ZOBACZ WIDEO: Paweł Przedpełski pośpieszył się z odejściem z PGE Ekstraligi?
Jeszcze do niedawna wydawało się, że spadek zespołu do Krajowej Ligi Żużlowej i fatalna atmosfera wokół żużla w Gdańsku wpłyną na zatrzymanie planowanych inwestycji. Wśród deklarowanych zmian wymieniano podniesienie band, wymianę oświetlenia, przebudowę parkingu, wymianę wieżyczki sędziowskiej.
Przed minionym sezonie w Gdańsku wykonano instalację odwodnienia liniowego, która miała być pierwszym krokiem gruntownej przebudowy. Po dłuższym okresie niepewności, teraz można być już pewnym, że niedługo znów rozpoczną się kolejne prace na tym stadionie.

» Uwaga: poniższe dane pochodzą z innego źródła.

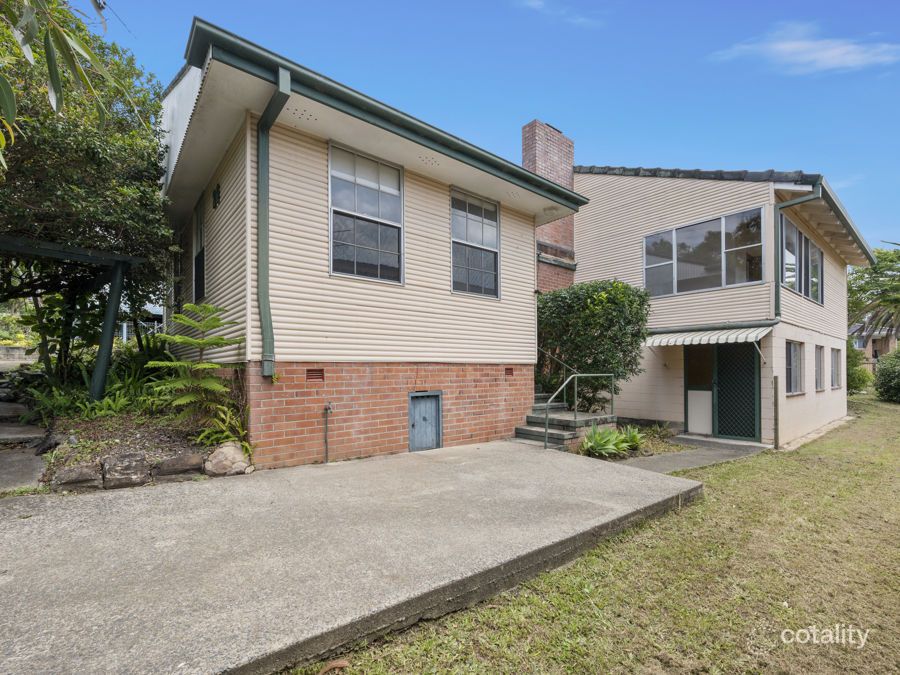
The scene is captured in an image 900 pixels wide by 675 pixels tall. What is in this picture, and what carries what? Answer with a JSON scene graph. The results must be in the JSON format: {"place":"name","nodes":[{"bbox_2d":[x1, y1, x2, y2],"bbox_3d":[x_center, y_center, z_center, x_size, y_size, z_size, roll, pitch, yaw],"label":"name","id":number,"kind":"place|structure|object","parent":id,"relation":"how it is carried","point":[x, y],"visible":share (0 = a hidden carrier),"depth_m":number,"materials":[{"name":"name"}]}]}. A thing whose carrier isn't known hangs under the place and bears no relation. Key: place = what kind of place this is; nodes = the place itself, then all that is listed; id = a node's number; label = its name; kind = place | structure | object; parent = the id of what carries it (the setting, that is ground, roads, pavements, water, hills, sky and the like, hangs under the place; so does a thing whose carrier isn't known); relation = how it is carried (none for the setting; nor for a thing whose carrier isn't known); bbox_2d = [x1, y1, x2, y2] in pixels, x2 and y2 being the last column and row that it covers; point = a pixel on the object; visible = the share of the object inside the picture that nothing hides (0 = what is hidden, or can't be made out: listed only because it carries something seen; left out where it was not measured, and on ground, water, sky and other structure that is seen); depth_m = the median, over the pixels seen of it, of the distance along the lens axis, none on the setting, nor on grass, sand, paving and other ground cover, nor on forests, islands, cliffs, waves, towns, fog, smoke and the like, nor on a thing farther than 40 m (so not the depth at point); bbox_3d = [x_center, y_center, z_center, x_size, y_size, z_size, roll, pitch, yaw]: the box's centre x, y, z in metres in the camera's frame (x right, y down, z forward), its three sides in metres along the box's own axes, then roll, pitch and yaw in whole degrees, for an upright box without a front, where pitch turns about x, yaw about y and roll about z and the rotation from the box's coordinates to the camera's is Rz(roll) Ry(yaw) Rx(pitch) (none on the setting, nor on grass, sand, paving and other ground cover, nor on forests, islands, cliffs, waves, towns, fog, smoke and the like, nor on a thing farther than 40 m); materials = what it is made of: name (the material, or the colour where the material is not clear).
{"place":"outdoors","nodes":[
{"label":"outdoors","id":0,"kind":"place"},
{"bbox_2d":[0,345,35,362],"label":"retaining wall","id":1,"kind":"structure","parent":0,"point":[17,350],"depth_m":13.33,"materials":[{"name":"grey stone"}]},
{"bbox_2d":[0,396,47,492],"label":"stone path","id":2,"kind":"structure","parent":0,"point":[27,462],"materials":[{"name":"grey stone"}]},
{"bbox_2d":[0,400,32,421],"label":"stone step","id":3,"kind":"structure","parent":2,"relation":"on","point":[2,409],"depth_m":6.36,"materials":[{"name":"grey stone"}]},
{"bbox_2d":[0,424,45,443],"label":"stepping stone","id":4,"kind":"structure","parent":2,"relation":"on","point":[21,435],"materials":[{"name":"grey stone"}]},
{"bbox_2d":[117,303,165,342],"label":"distant house","id":5,"kind":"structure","parent":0,"point":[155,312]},
{"bbox_2d":[1,439,701,674],"label":"concrete driveway","id":6,"kind":"structure","parent":0,"point":[58,509],"materials":[{"name":"grey concrete"}]},
{"bbox_2d":[517,399,615,449],"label":"concrete steps","id":7,"kind":"structure","parent":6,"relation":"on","point":[550,433],"depth_m":7.57,"materials":[{"name":"grey concrete"}]},
{"bbox_2d":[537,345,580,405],"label":"handrail","id":8,"kind":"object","parent":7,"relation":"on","point":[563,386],"visible":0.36,"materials":[{"name":"green metal"}]},
{"bbox_2d":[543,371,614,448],"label":"handrail","id":9,"kind":"object","parent":7,"relation":"on","point":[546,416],"visible":0.95,"depth_m":7.45,"materials":[{"name":"green metal"}]},
{"bbox_2d":[158,21,586,468],"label":"house","id":10,"kind":"structure","parent":0,"point":[289,328],"depth_m":5.58,"materials":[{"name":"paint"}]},
{"bbox_2d":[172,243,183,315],"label":"window","id":11,"kind":"structure","parent":10,"relation":"in","point":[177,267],"depth_m":7.52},
{"bbox_2d":[192,193,205,303],"bbox_3d":[-4.377,-1.541,6.427,0.155,2.051,1.086,2,-3,-40],"label":"side window","id":12,"kind":"structure","parent":10,"relation":"in","point":[200,263],"depth_m":6.60,"materials":[{"name":"black glass"}]},
{"bbox_2d":[212,183,221,207],"bbox_3d":[-3.634,-2.189,5.664,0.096,0.350,0.268,2,-3,-40],"label":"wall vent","id":13,"kind":"object","parent":10,"relation":"attached to","point":[217,191],"visible":0.97,"depth_m":5.63,"materials":[{"name":"black"}]},
{"bbox_2d":[256,69,291,376],"bbox_3d":[-2.221,-1.366,4.672,0.243,3.718,1.067,2,-3,-40],"label":"downspout","id":14,"kind":"object","parent":10,"relation":"attached to","point":[282,76],"visible":0.93,"depth_m":4.84,"materials":[{"name":"green metal"}]},
{"bbox_2d":[306,368,324,380],"bbox_3d":[-1.928,0.537,5.165,0.253,0.175,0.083,2,-3,-40],"label":"vent","id":15,"kind":"object","parent":10,"relation":"in","point":[312,373],"visible":0.94,"depth_m":5.15,"materials":[{"name":"brown"}]},
{"bbox_2d":[323,402,332,461],"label":"water tap","id":16,"kind":"object","parent":10,"relation":"attached to","point":[328,409],"visible":0.99,"depth_m":5.47,"materials":[{"name":"metal"}]},
{"bbox_2d":[328,142,403,282],"bbox_3d":[-1.316,-1.849,5.633,1.321,2.181,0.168,2,-3,-40],"label":"window","id":17,"kind":"structure","parent":10,"relation":"in","point":[373,178],"depth_m":5.66,"materials":[{"name":"glass"}]},
{"bbox_2d":[408,391,442,451],"bbox_3d":[-0.433,1.505,6.286,0.749,1.134,0.127,2,-3,-40],"label":"basement door","id":18,"kind":"structure","parent":10,"relation":"in","point":[412,396],"depth_m":6.27,"materials":[{"name":"blue wood"}]},
{"bbox_2d":[450,188,500,297],"bbox_3d":[0.414,-1.749,6.925,1.326,2.158,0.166,2,-3,-40],"label":"window","id":19,"kind":"structure","parent":10,"relation":"in","point":[490,225],"depth_m":6.99,"materials":[{"name":"glass"}]},
{"bbox_2d":[504,367,513,375],"bbox_3d":[1.221,0.737,7.648,0.243,0.197,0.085,2,-3,-40],"label":"vent","id":20,"kind":"object","parent":10,"relation":"in","point":[509,371],"visible":0.95,"depth_m":7.63,"materials":[{"name":"brown"}]},
{"bbox_2d":[87,0,899,249],"label":"sky","id":21,"kind":"structure","parent":0,"point":[863,4],"materials":[{"name":"blue"}]},
{"bbox_2d":[515,0,603,27],"label":"cloud","id":22,"kind":"structure","parent":0,"point":[531,2],"materials":[{"name":"white"}]},
{"bbox_2d":[290,394,899,674],"label":"lawn","id":23,"kind":"structure","parent":0,"point":[688,519],"materials":[{"name":"green plant"}]},
{"bbox_2d":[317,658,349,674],"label":"dry leaf","id":24,"kind":"object","parent":23,"relation":"on","point":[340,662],"visible":0.98,"depth_m":2.02,"materials":[{"name":"brown"}]},
{"bbox_2d":[535,279,651,409],"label":"shrub","id":25,"kind":"object","parent":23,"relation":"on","point":[623,294],"visible":0.79,"depth_m":8.37,"materials":[{"name":"green plant"}]},
{"bbox_2d":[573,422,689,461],"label":"garden bed","id":26,"kind":"object","parent":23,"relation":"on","point":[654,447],"visible":0.41,"depth_m":6.93,"materials":[{"name":"green plant"}]},
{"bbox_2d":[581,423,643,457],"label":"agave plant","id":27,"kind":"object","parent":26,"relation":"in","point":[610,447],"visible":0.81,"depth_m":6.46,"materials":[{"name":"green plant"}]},
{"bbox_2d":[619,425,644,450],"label":"plant","id":28,"kind":"object","parent":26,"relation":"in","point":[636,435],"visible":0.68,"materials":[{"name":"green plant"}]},
{"bbox_2d":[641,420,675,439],"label":"plant","id":29,"kind":"object","parent":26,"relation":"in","point":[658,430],"visible":0.8,"depth_m":7.78,"materials":[{"name":"green plant"}]},
{"bbox_2d":[773,375,779,448],"bbox_3d":[6.480,1.548,7.233,0.097,1.554,0.086,2,-3,-40],"label":"wooden post","id":30,"kind":"object","parent":23,"relation":"on","point":[776,384],"visible":0.99,"depth_m":7.21,"materials":[{"name":"brown wood"}]},
{"bbox_2d":[846,344,871,394],"bbox_3d":[18.182,1.616,16.895,2.333,2.474,2.182,2,-3,-40],"label":"shrub","id":31,"kind":"object","parent":23,"relation":"on","point":[856,386],"visible":0.49,"depth_m":16.33,"materials":[{"name":"green plant"}]},
{"bbox_2d":[873,349,899,402],"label":"shrub","id":32,"kind":"object","parent":23,"relation":"on","point":[886,373],"visible":1,"depth_m":14.13,"materials":[{"name":"green plant"}]},
{"bbox_2d":[611,435,772,473],"label":"walkway","id":33,"kind":"structure","parent":0,"point":[681,464],"materials":[{"name":"grey concrete"}]},
{"bbox_2d":[571,163,873,448],"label":"house","id":34,"kind":"structure","parent":0,"point":[584,227],"depth_m":9.16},
{"bbox_2d":[520,120,575,291],"bbox_3d":[2.907,-2.481,11.131,1.619,7.594,1.020,2,-3,-40],"label":"brick chimney","id":35,"kind":"object","parent":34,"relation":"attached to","point":[526,155],"visible":0.45,"depth_m":10.87,"materials":[{"name":"red brick"}]},
{"bbox_2d":[685,343,714,435],"bbox_3d":[6.016,1.267,8.758,0.116,2.243,0.796,2,-3,-40],"label":"door","id":36,"kind":"structure","parent":34,"relation":"in","point":[707,394],"depth_m":8.75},
{"bbox_2d":[642,206,765,295],"bbox_3d":[5.995,-1.912,8.768,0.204,1.833,2.619,2,-3,-40],"label":"window","id":37,"kind":"structure","parent":34,"relation":"in","point":[710,258],"depth_m":8.64,"materials":[{"name":"clear glass"}]},
{"bbox_2d":[646,324,773,347],"bbox_3d":[5.624,0.021,8.326,1.260,0.513,2.963,2,-3,-40],"label":"awning","id":38,"kind":"object","parent":34,"relation":"attached to","point":[727,333],"visible":0.95,"depth_m":7.89,"materials":[{"name":"white metal"}]},
{"bbox_2d":[713,340,760,440],"bbox_3d":[6.528,1.191,8.306,0.118,2.402,1.069,2,-3,-40],"label":"screen door","id":39,"kind":"structure","parent":34,"relation":"in","point":[727,392],"depth_m":8.28,"materials":[{"name":"green metal"}]},
{"bbox_2d":[786,340,803,394],"bbox_3d":[7.831,0.683,8.344,1.367,1.373,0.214,2,-3,-40],"label":"window","id":40,"kind":"structure","parent":34,"relation":"in","point":[792,367],"depth_m":8.49,"materials":[{"name":"glass"}]},
{"bbox_2d":[774,185,821,316],"bbox_3d":[7.470,-1.806,7.729,0.239,2.862,1.031,2,-3,-40],"label":"downspout","id":41,"kind":"object","parent":34,"relation":"attached to","point":[777,294],"visible":0.79,"depth_m":8.02,"materials":[{"name":"metal"}]},
{"bbox_2d":[779,215,822,304],"bbox_3d":[8.534,-1.716,8.876,3.435,1.719,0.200,2,-3,-40],"label":"window","id":42,"kind":"structure","parent":34,"relation":"in","point":[798,235],"depth_m":8.79,"materials":[{"name":"glass"}]},
{"bbox_2d":[815,344,825,390],"bbox_3d":[9.804,0.827,9.714,1.341,1.368,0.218,2,-3,-40],"label":"window","id":43,"kind":"structure","parent":34,"relation":"in","point":[820,360],"depth_m":9.89,"materials":[{"name":"grey glass"}]},
{"bbox_2d":[830,347,840,389],"bbox_3d":[11.572,0.948,10.988,1.511,1.466,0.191,2,-3,-40],"label":"window","id":44,"kind":"structure","parent":34,"relation":"in","point":[835,352],"depth_m":11.17,"materials":[{"name":"grey glass"}]},
{"bbox_2d":[708,21,899,74],"label":"cloud","id":45,"kind":"structure","parent":0,"point":[820,53],"materials":[{"name":"white"}]},
{"bbox_2d":[849,323,898,367],"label":"distant house","id":46,"kind":"structure","parent":0,"point":[869,348],"depth_m":33.06,"materials":[{"name":"brick"}]},
{"label":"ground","id":47,"kind":"structure","parent":0},
{"bbox_2d":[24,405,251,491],"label":"garden bed","id":48,"kind":"object","parent":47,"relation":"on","point":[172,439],"visible":0.47,"depth_m":4.95,"materials":[{"name":"brown soil"}]},
{"bbox_2d":[0,236,144,400],"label":"pergola","id":49,"kind":"object","parent":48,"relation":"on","point":[101,373],"visible":0.95,"depth_m":6.36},
{"bbox_2d":[52,463,101,490],"bbox_3d":[-4.230,1.593,4.117,0.455,0.289,0.396,2,-3,-40],"label":"rock","id":50,"kind":"object","parent":48,"relation":"on","point":[77,469],"visible":0.95,"depth_m":4.02,"materials":[{"name":"grey stone"}]},
{"bbox_2d":[0,0,171,367],"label":"tree","id":51,"kind":"object","parent":48,"relation":"on","point":[62,161],"visible":0.91,"depth_m":5.86,"materials":[{"name":"green plant"}]},
{"bbox_2d":[0,0,131,162],"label":"tree branch","id":52,"kind":"object","parent":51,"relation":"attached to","point":[51,95],"visible":1,"depth_m":3.01,"materials":[{"name":"green plant"}]},
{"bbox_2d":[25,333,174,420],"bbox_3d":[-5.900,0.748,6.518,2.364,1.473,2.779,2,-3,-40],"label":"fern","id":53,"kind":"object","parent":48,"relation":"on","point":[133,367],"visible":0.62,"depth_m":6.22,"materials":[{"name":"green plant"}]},
{"bbox_2d":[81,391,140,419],"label":"fern","id":54,"kind":"object","parent":48,"relation":"on","point":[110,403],"visible":0.7,"depth_m":5.72,"materials":[{"name":"green plant"}]},
{"bbox_2d":[101,452,150,488],"bbox_3d":[-3.786,1.572,4.254,0.471,0.372,0.437,2,-3,-40],"label":"rock","id":55,"kind":"object","parent":48,"relation":"on","point":[129,458],"visible":0.99,"depth_m":4.14,"materials":[{"name":"grey stone"}]},
{"bbox_2d":[152,453,204,479],"bbox_3d":[-3.379,1.615,4.535,0.582,0.299,0.391,2,-3,-40],"label":"rock","id":56,"kind":"object","parent":48,"relation":"on","point":[183,460],"visible":0.96,"depth_m":4.40,"materials":[{"name":"grey stone"}]},
{"bbox_2d":[144,301,240,437],"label":"pine sapling","id":57,"kind":"object","parent":48,"relation":"on","point":[200,343],"visible":0.98,"depth_m":5.06,"materials":[{"name":"green plant"}]},
{"bbox_2d":[195,400,250,452],"bbox_3d":[-3.004,1.223,4.874,0.818,0.697,0.909,2,-3,-40],"label":"fern","id":58,"kind":"object","parent":48,"relation":"on","point":[228,418],"visible":0.57,"depth_m":4.83,"materials":[{"name":"green plant"}]},
{"bbox_2d":[203,442,251,476],"bbox_3d":[-2.832,1.564,4.635,0.534,0.411,0.509,-1,-2,33],"label":"rock","id":59,"kind":"object","parent":48,"relation":"on","point":[220,452],"visible":0.92,"depth_m":4.49,"materials":[{"name":"stone"}]},
{"bbox_2d":[846,244,899,347],"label":"palm tree","id":60,"kind":"object","parent":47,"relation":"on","point":[895,290],"visible":0.91,"depth_m":19.04,"materials":[{"name":"green plant"}]}
]}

Na razie Wybrzeże nie rozpoczęło konstruowania drużyny na kolejny sezon, a to wszystko dlatego, że nie wiadomo, w której lidze będą rozgrywali swoje mecze. Orzeł Łódź wciąż szuka nowego właściciela, a problemy z uzyskaniem licencji może mieć nie tylko Unia Tarnów, ale także Start Gniezno. Sytuacja wyjaśni się najprawdopodobniej dopiero w listopadzie, jednak gdańszczanie już teraz sygnalizują, że są gotowi, by jeździć w Metalkas 2. Ekstralidze. Dostępnych zawodników jest jednak na tyle dużo, że nie będzie żadnych problemów, by zbudować mocny skład.